На самом деле я обратил внимание на другое, разглядывая зловещую «мертвяцкую башню». Она была старой, серой, удручающе тоскливой. На семи ее покатых крышах лепились какие-то нелепые шары и конусы, а кроме того, скрюченные от времени дурацкие плоские фигурки. Я вдруг почувствовал себя древним разбитым старцем.
– Не смотри, паря, тудой, – посоветовал дядя Федор. – Голова болеть будеть.
– Почему? – заинтересовался я.
– А батя что ж? Не рассказывал? – подивился возница.
– Нет, – соврал я.
– Ну так и послушай, малец, – сказал он, снова доставая кисет. – То не простая башня, не церква, не водокачка.
– А что?
– Что-что, – передразнил меня дядя Федор. – Аццкая игла, что воткнута в нашу землю отродьем бесовским!
Сказав это, возница огляделся, не слушает ли кто.
Я изобразил полную заинтересованность.
– Каким таким отродьем? – спросил я вполголоса.
Федор долго смотрел на меня.
– Скажу я тебе, Данилка. Скажу… Как старшай и сродственник. Но ежли ты про то кому передашь, самолично тебя в Ерофеевской запруде утоплю.

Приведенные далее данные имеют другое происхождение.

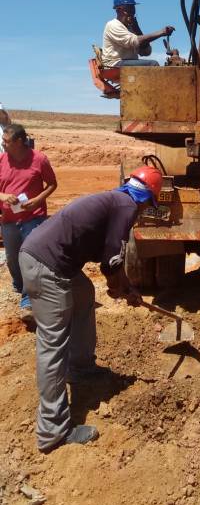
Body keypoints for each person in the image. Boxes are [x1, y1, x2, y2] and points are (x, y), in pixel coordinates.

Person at [19, 165, 163, 453]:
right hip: (48, 267)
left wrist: (124, 287)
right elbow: (111, 261)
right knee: (52, 345)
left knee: (84, 294)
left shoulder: (114, 200)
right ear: (146, 200)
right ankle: (52, 431)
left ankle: (81, 368)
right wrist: (121, 286)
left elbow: (110, 260)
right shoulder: (126, 206)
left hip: (49, 259)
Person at [0, 123, 57, 321]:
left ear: (18, 142)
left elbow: (52, 184)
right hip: (8, 220)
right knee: (12, 259)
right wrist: (3, 196)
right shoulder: (1, 159)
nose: (2, 144)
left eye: (6, 141)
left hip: (34, 217)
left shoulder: (39, 159)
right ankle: (20, 285)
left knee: (30, 260)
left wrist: (37, 200)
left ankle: (28, 301)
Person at [102, 0, 175, 67]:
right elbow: (134, 41)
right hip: (114, 64)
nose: (132, 11)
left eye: (133, 7)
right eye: (129, 8)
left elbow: (146, 52)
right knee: (153, 64)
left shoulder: (129, 28)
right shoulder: (113, 25)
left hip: (127, 62)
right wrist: (161, 32)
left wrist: (137, 28)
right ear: (119, 9)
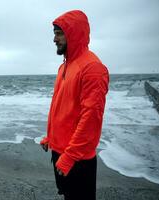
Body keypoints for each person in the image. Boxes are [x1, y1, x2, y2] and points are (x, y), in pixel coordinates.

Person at [40, 10, 109, 200]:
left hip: (77, 158)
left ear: (75, 34)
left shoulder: (92, 68)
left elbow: (91, 119)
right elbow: (63, 108)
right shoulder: (64, 66)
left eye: (59, 33)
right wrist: (51, 138)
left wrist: (70, 157)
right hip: (60, 151)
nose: (55, 39)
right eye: (54, 33)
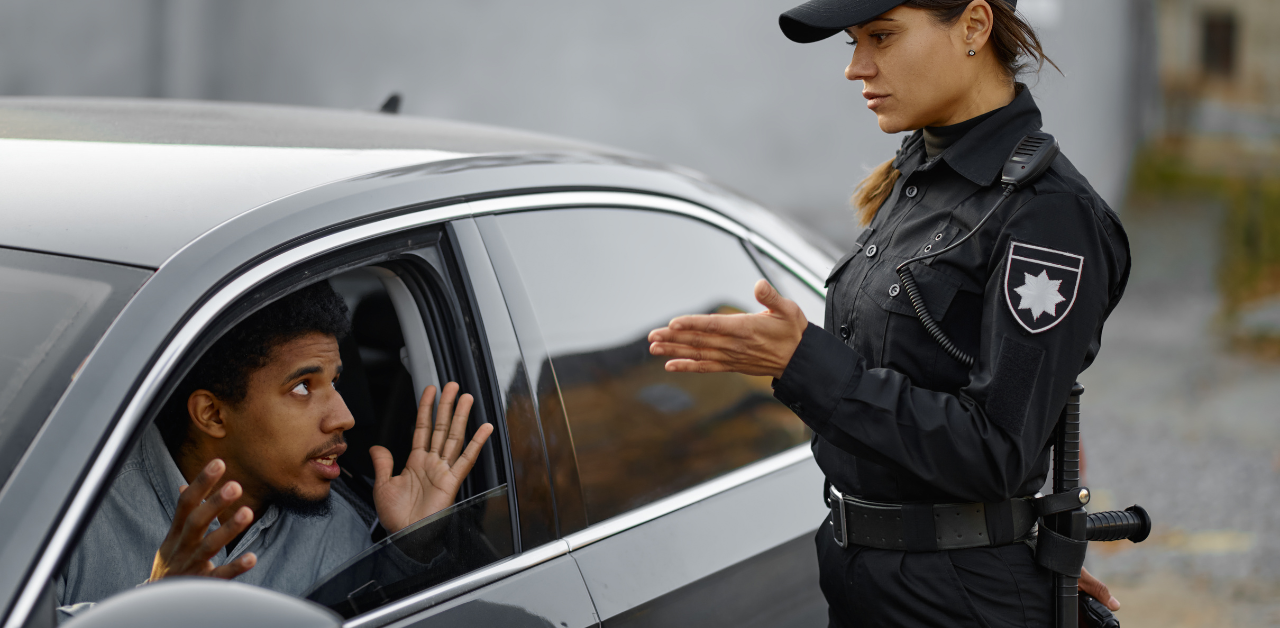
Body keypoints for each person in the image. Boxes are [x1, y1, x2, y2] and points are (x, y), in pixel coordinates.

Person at [647, 0, 1129, 625]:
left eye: (881, 36)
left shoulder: (1046, 212)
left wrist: (804, 364)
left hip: (953, 600)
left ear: (974, 27)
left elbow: (997, 451)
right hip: (866, 573)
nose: (856, 67)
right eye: (854, 40)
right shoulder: (920, 171)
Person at [56, 282, 493, 619]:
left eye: (335, 382)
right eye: (303, 387)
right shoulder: (69, 513)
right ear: (212, 414)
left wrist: (409, 547)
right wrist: (148, 614)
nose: (344, 417)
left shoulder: (336, 525)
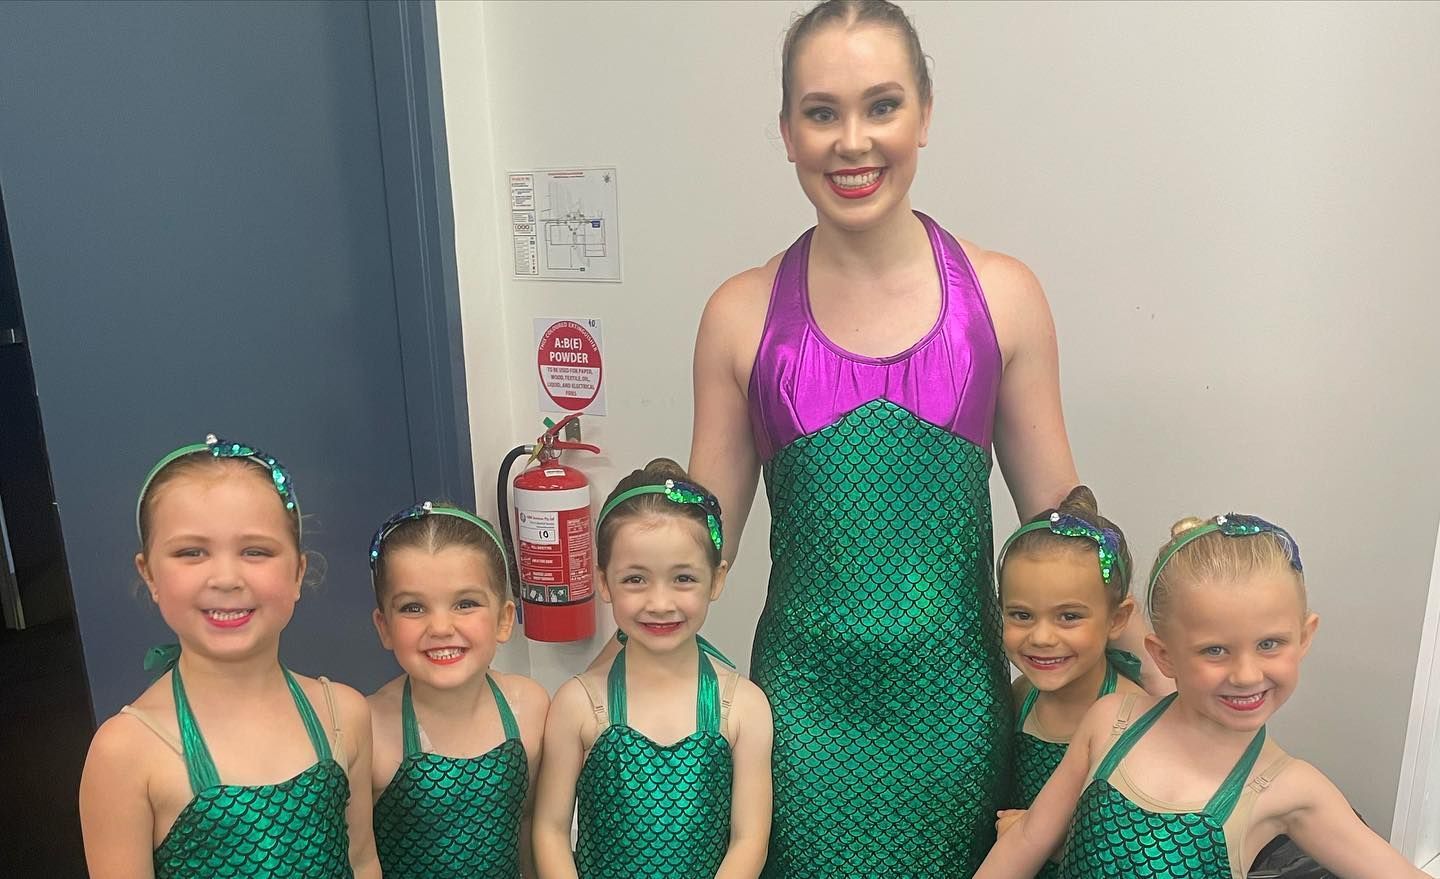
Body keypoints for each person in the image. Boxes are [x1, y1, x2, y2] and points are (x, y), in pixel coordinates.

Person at [689, 1, 1081, 873]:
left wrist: (1165, 657)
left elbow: (1062, 528)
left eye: (882, 105)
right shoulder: (741, 315)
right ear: (787, 131)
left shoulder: (1004, 298)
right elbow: (692, 549)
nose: (852, 141)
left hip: (955, 712)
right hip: (798, 718)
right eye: (822, 112)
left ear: (925, 113)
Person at [977, 514, 1426, 879]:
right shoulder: (1110, 722)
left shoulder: (1293, 789)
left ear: (1304, 637)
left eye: (1270, 644)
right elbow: (1027, 839)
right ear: (1164, 655)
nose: (1247, 674)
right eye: (1215, 650)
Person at [78, 435, 380, 878]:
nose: (225, 577)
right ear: (150, 575)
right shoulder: (125, 752)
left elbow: (362, 861)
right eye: (191, 552)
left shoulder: (344, 715)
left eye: (254, 551)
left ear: (298, 572)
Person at [534, 459, 772, 879]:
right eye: (635, 580)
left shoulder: (743, 708)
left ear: (716, 580)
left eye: (682, 579)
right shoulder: (579, 704)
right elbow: (551, 830)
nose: (660, 602)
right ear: (604, 582)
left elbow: (749, 839)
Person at [367, 501, 548, 878]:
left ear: (504, 619)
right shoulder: (367, 728)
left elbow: (530, 823)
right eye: (413, 608)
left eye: (465, 604)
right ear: (384, 626)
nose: (440, 626)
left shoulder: (529, 708)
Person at [992, 486, 1145, 878]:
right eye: (1022, 615)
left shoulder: (1135, 717)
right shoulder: (1020, 696)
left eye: (1069, 617)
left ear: (1116, 619)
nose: (1042, 637)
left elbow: (1140, 847)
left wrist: (1050, 843)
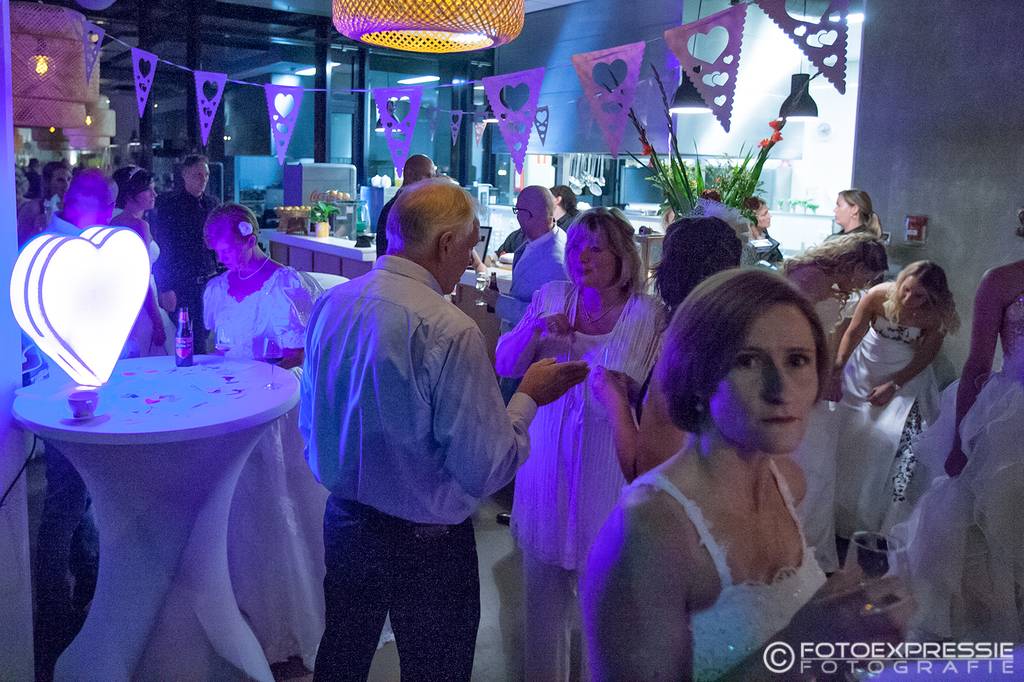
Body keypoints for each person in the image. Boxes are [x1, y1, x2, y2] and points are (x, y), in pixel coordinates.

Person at [301, 178, 589, 681]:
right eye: (470, 244)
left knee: (341, 659)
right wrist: (528, 396)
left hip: (345, 522)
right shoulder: (449, 328)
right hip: (427, 544)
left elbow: (312, 422)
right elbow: (485, 466)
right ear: (446, 243)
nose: (471, 259)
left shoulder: (333, 303)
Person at [582, 269, 910, 681]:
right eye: (748, 360)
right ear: (697, 374)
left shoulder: (787, 483)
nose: (780, 389)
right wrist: (801, 647)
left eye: (797, 360)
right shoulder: (651, 528)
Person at [494, 208, 662, 681]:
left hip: (605, 470)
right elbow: (505, 364)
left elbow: (654, 398)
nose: (581, 257)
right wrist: (534, 329)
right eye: (575, 248)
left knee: (602, 609)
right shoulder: (552, 296)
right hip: (546, 464)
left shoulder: (647, 314)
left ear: (622, 256)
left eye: (595, 248)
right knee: (542, 606)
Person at [200, 203, 329, 668]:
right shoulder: (216, 289)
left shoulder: (286, 285)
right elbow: (217, 346)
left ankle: (286, 619)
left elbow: (300, 351)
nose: (221, 258)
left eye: (226, 247)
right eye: (216, 250)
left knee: (277, 501)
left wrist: (259, 366)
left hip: (274, 403)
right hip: (230, 401)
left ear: (248, 236)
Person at [894, 211, 1024, 641]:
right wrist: (958, 440)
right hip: (1010, 418)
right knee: (991, 522)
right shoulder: (1001, 280)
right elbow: (976, 366)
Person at [33, 169, 117, 681]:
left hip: (65, 391)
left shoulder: (51, 242)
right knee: (66, 500)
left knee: (78, 496)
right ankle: (52, 614)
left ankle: (85, 587)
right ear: (89, 205)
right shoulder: (66, 254)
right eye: (106, 206)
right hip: (66, 395)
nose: (110, 216)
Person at [592, 216, 742, 480]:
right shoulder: (729, 332)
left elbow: (645, 472)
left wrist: (614, 399)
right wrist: (640, 393)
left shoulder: (693, 345)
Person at [783, 234, 889, 572]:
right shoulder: (810, 279)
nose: (864, 285)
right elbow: (792, 335)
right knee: (809, 463)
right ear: (853, 264)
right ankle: (796, 549)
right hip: (802, 381)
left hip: (818, 377)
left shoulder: (826, 280)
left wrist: (833, 372)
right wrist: (816, 377)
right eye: (865, 276)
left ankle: (812, 551)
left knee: (820, 464)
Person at [831, 261, 959, 538]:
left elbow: (926, 356)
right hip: (865, 364)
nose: (909, 298)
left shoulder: (934, 315)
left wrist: (895, 383)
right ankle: (833, 511)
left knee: (887, 436)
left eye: (919, 295)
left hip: (905, 372)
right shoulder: (878, 295)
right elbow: (853, 332)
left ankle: (870, 516)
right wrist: (838, 367)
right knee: (845, 429)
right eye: (906, 289)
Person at [151, 154, 219, 351]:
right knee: (186, 337)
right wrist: (165, 287)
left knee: (204, 335)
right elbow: (164, 249)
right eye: (198, 175)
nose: (203, 179)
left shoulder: (211, 204)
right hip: (182, 283)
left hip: (207, 279)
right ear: (185, 175)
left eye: (206, 175)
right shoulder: (170, 206)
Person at [111, 166, 173, 356]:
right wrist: (157, 321)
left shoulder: (112, 221)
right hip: (143, 304)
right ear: (130, 194)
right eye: (148, 190)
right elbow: (140, 277)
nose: (155, 194)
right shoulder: (138, 225)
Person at [495, 186, 568, 329]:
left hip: (533, 340)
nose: (517, 217)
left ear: (530, 215)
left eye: (518, 211)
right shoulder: (538, 239)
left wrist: (498, 302)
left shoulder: (556, 261)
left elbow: (547, 318)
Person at [374, 153, 435, 258]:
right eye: (429, 176)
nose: (433, 183)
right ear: (410, 174)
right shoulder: (401, 209)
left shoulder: (403, 205)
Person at [744, 196, 784, 264]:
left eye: (767, 212)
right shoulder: (747, 244)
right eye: (764, 214)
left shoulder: (764, 234)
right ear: (752, 219)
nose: (769, 216)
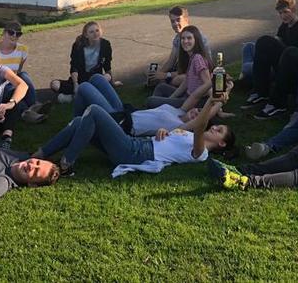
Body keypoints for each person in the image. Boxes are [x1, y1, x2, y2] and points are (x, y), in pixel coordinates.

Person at [33, 93, 234, 177]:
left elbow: (200, 126)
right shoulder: (188, 135)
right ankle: (39, 154)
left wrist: (211, 102)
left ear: (222, 144)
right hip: (138, 143)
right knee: (79, 122)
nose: (215, 128)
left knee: (94, 111)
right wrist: (163, 132)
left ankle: (66, 165)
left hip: (137, 152)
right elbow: (173, 137)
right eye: (217, 126)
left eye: (219, 131)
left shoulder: (202, 153)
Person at [71, 73, 232, 136]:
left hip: (121, 124)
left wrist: (224, 95)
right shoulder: (179, 110)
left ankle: (77, 127)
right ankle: (80, 126)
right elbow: (196, 95)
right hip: (125, 111)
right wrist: (213, 80)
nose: (196, 112)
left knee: (84, 87)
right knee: (97, 78)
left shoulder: (179, 128)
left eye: (198, 116)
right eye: (198, 109)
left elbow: (205, 116)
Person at [241, 0, 298, 105]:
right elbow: (277, 42)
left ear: (294, 10)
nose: (283, 16)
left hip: (289, 68)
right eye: (280, 13)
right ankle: (259, 89)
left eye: (285, 12)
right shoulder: (284, 26)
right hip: (275, 63)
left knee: (250, 64)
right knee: (249, 46)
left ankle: (250, 80)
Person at [144, 25, 213, 109]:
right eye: (183, 38)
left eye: (189, 38)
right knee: (161, 87)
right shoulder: (192, 57)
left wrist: (215, 107)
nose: (185, 41)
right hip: (186, 95)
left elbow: (208, 84)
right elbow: (185, 83)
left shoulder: (198, 58)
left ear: (196, 40)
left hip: (192, 102)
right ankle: (159, 112)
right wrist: (170, 99)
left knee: (150, 101)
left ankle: (156, 112)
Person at [0, 21, 49, 124]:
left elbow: (18, 71)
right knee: (16, 91)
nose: (14, 36)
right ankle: (33, 109)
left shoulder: (22, 50)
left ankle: (31, 110)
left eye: (18, 34)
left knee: (23, 76)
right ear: (4, 33)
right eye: (11, 32)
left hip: (13, 81)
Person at [147, 6, 212, 89]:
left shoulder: (197, 38)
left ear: (186, 20)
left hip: (195, 73)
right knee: (149, 69)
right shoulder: (177, 38)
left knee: (179, 79)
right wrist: (158, 74)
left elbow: (192, 70)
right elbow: (171, 61)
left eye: (178, 20)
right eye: (172, 21)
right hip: (180, 70)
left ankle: (166, 85)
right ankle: (163, 83)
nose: (175, 24)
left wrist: (166, 75)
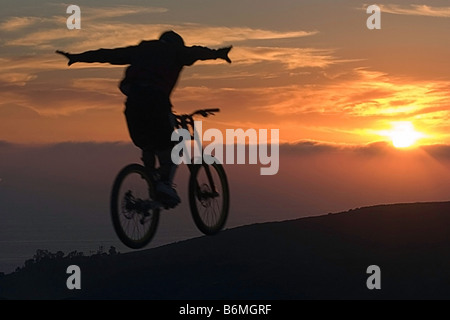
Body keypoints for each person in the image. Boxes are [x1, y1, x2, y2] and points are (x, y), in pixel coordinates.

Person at [57, 30, 232, 208]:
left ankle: (151, 180)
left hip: (132, 105)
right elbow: (197, 52)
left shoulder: (142, 50)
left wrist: (78, 57)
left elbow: (110, 55)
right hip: (156, 102)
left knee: (148, 143)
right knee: (173, 143)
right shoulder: (176, 52)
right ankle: (164, 184)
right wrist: (218, 53)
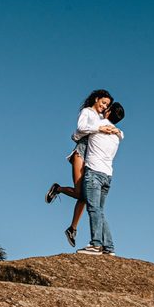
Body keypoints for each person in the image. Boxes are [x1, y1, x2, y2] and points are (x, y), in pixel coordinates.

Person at [45, 89, 116, 247]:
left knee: (85, 196)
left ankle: (72, 228)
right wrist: (99, 128)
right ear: (96, 99)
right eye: (103, 102)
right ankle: (58, 189)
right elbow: (79, 129)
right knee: (80, 193)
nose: (104, 107)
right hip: (81, 153)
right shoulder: (87, 112)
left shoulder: (100, 117)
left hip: (93, 157)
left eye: (107, 105)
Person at [75, 101, 125, 255]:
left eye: (106, 108)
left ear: (108, 112)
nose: (103, 109)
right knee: (99, 211)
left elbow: (78, 132)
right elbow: (122, 134)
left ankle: (96, 244)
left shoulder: (98, 124)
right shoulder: (117, 134)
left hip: (94, 173)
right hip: (107, 175)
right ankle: (108, 247)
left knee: (93, 209)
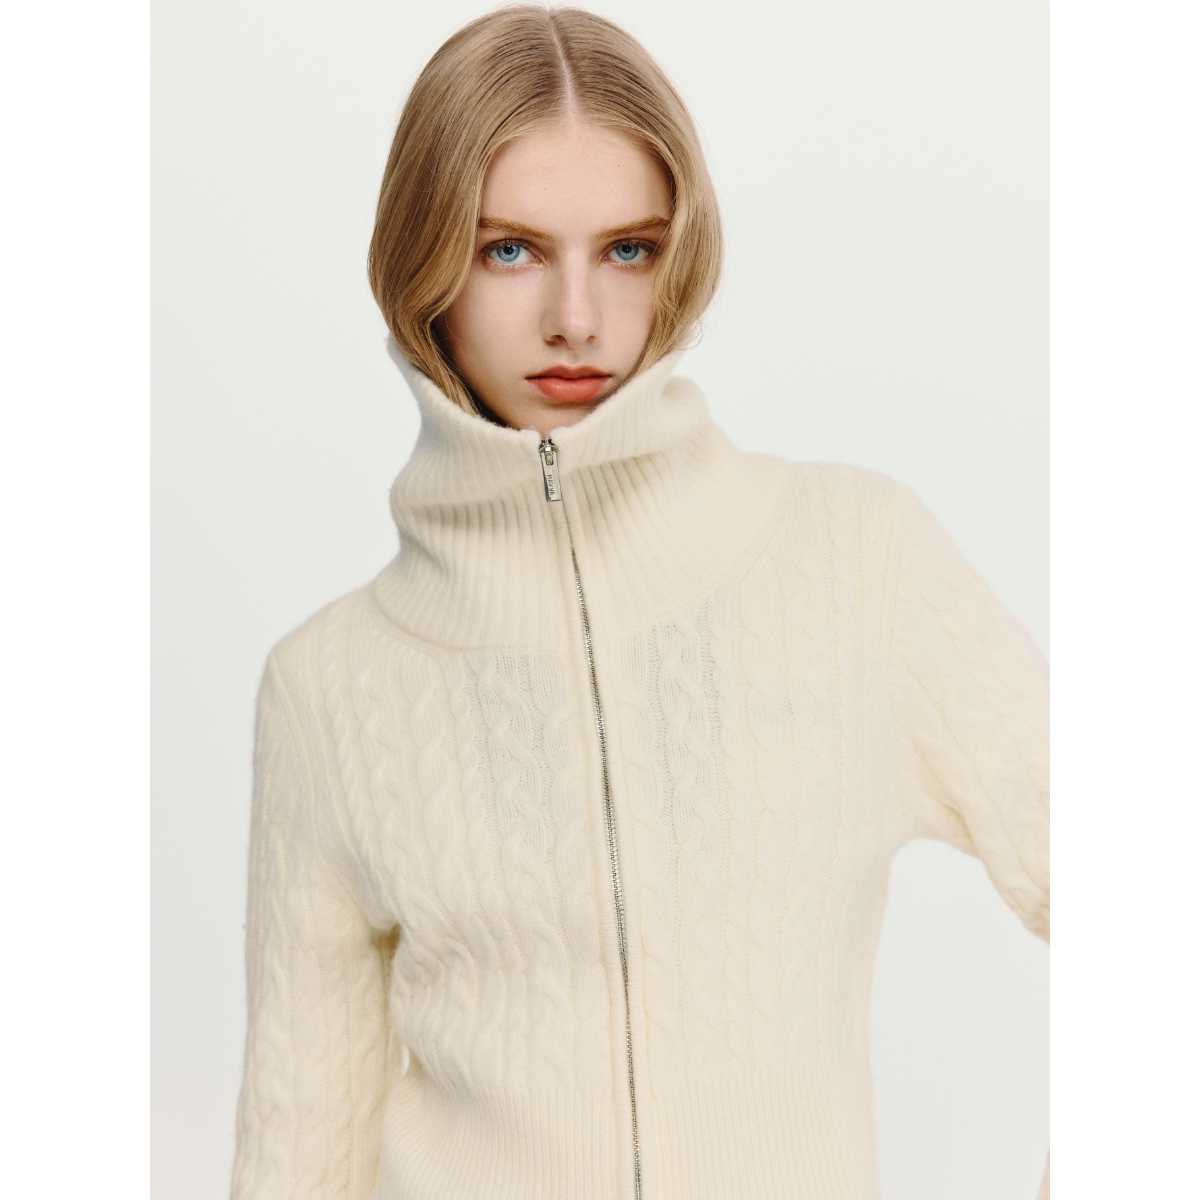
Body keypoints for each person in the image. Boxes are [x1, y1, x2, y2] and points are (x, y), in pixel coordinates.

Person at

– Никому не скажу. Вот те крест святой! – с этими словами я размашисто перекрестился.
– Отродье диавольское, – начал возница, – это Бориска Громов, муж княгинюшки первой, пресветлой Юлии, дочери Самого…
– Как?! – воскликнул я, действительно удивленный такими речами обыкновенного с виду, невзрачного мужичка.
– Сотона аццкий он в образе человеческом, а дети яго – антихристы окаянные… Но день близок… – с упрямой убежденностью продолжил дядя Федор, – восстанет Избранник Господень! Как сказано предтечей, «будет он до двадцати лет жить, не зная ни себя, ни предназначения своего. Но на двадцать первое лето будут даны ему знаки грозные, и отворится бездна времени».
И спросит он тогда у гниды цитадельной, князька нашего Ивашки Васильева, чей род бесовский Громовским прозывается: «Росскажи-ко, сукин ты сын, как народ гладом морил да работой без меры сушил, как воевать рати водил да клал их не за понюшку табаку. Как людев в кабалу брал в голодные годы да на кол сажал за провинность малу».
– Вот прикажу я тебя разложить и кнутов двадцать для ума выписать, – раздалось сзади. – А потом в канцелярию отвесть.
На спину возницы упал пудовый кулак лейтенанта Кротова.
– Виноват, вашбродь, – затараторил дядька. – Виноват. Про птичек вот рассказывал, да голос возвысил… А со стороны оно завсегда по-другому слышится…
Он соскочил с телеги, упал офицеру в ноги.
– Не погуби, благодетель… Не дай смертью лютой умереть.
Кротов некоторое время разглядывал, как старательно, со знанием дела унижается мужик.
– Да полно тебе по земле ползать, – наконец сказал он. – Живи покуда. А увижу, что людей в прелесть речами вводишь, иль шепнет кто – считай, в канцелярию пытошную полетишь белым лебедем… Кстати о птичках… Загоняй свой рыдван в ворота второго склада. Господин архивариус приказал. А потом марш газовые бомбы грузить.
В эти слова лейтенант вложил все презрение, на которое был способен. Он открыл рот и выразительно постучал себя по черепушке, звук получился гулкий и протяжный.
– Ну не может бомба быть из дубовых опилок и луковой шелухи, – сказал он, поглядев на меня. – Одне «изобретают», играются, а потом тащись с говном за триста верст. И не дай бог, погибнет кто, на игрушку понадеявшись.
Я молчал. Но Виктор Павлович, похоже, и не ждал ответа. Он перестал обращать на нас с дядей Федором внимание, организуя очередь на погрузку.
Мы заехали на склад. Я надеялся увидеть ящики с новенькими автоматами, зеленые цинки с патронами, трубы гранатометов и другое оружие. Но тут валялись какие-то тюки и тряпки. Стазисное поле, нагнетаемое специфической конструкцией башни, было очень сильно. В висках застучало, ноги стали ватными. Потянуло в сон. Мир посерел. Перед открытыми глазами поплыли какие-то траурные пятна, явно не имеющие отношения к этой реальности.